Published online by Cambridge University Press: 14 October 2009
In several respects, the history of Indian peoples under Spanish colonial rule is strikingly similar throughout the New World. Wherever Europeans went they brought disease, and in their wake followed demographic disaster. Along with disease, the Spanish also introduced institutions and practices designed to subjugate native populations and to lay the foundation for a new colonial order. Thus, Indians from central Mexico to the southern highlands of Peru and beyond shared the experience of being brutally exploited under encomienda and repartimiento. Later, they would witness the emergence of latifundia, and many generations would toil on haciendas while others would continue to labor in mines or obrajes. Whatever the task, wherever it was performed, the lives of Spain's Indian subjects were always difficult and too often full of suffering and deprivation.

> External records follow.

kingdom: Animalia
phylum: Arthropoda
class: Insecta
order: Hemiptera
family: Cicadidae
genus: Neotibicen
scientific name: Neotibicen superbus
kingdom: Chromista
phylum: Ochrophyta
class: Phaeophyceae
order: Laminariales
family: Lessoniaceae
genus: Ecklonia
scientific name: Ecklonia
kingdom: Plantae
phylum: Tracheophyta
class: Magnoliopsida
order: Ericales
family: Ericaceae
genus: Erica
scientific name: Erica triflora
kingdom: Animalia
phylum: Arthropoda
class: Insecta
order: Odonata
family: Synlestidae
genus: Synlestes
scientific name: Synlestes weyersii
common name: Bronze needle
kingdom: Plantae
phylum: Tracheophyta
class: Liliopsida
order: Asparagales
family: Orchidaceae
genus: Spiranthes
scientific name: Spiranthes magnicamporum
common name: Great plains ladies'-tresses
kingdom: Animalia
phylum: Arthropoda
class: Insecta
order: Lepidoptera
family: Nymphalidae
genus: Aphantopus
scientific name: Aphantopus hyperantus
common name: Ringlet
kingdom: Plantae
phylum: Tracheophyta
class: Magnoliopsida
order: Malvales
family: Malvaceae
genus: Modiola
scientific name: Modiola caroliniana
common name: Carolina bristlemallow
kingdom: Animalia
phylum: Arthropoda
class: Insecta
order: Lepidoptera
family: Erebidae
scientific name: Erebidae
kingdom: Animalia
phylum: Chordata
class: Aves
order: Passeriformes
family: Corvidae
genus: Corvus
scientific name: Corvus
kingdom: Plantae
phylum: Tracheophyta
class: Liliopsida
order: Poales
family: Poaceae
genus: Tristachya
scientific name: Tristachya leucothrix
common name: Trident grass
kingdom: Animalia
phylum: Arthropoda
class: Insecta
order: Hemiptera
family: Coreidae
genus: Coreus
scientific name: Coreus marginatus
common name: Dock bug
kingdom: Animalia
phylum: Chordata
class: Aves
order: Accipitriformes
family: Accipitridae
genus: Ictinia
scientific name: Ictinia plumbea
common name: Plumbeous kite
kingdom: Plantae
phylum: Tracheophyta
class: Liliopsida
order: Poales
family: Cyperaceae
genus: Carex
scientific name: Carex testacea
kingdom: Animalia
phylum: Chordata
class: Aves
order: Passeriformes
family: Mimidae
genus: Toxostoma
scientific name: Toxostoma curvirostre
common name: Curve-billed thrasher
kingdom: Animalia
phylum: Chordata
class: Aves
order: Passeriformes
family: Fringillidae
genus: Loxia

This book has examined the relation between indigenous populations in the north-central highlands of Ecuador and disease, especially infections introduced by Europeans during the sixteenth century. During the pre-conquest period, the unique characteristics that would later substantially influence the colonial experiences of the region's indigenous inhabitants first became apparent. They had had their own distinct economic and political institutions and had only recently been absorbed into the Inca state. That these societies were only partly assimilated into the Inca imperial system in 1534 meant that their experiences under Spanish rule would differ from those of their more fully integrated southern neighbors.
The introduction of Old World infections had transformed the complex, but relatively benign, disease environment of the northern Andes to one of extreme virulence by the middle of the sixteenth century.